=== What needs to be done ===
Please repeat the lines below, exactly and only, from the one that holds "fx_px: 2492" through the one that holds "f_number: 2.8".
====
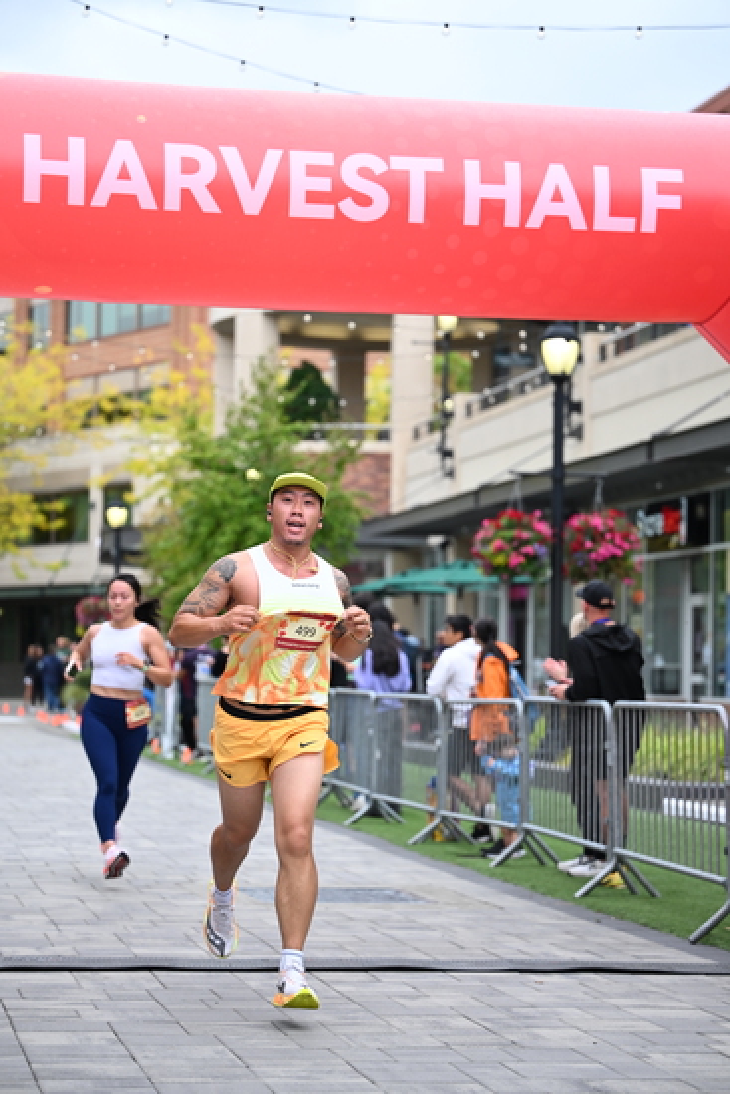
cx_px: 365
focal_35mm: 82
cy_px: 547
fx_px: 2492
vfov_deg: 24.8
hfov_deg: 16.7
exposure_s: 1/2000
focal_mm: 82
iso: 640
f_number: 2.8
====
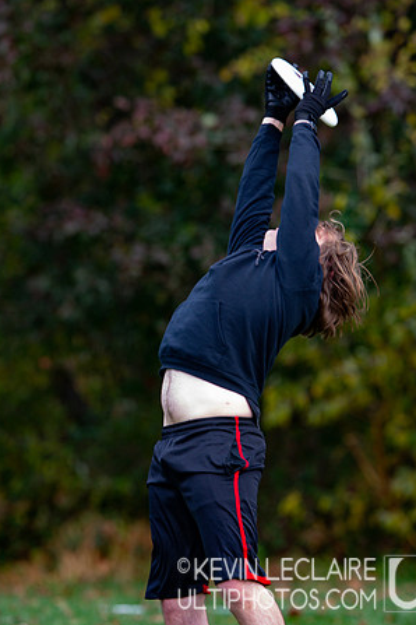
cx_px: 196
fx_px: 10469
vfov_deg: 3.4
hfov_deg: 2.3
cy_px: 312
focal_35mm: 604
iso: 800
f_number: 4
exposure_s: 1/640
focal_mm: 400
====
=== Your solution ===
fx_px: 2492
vfov_deg: 24.8
hfov_deg: 16.7
exposure_s: 1/2000
focal_mm: 82
iso: 640
f_number: 2.8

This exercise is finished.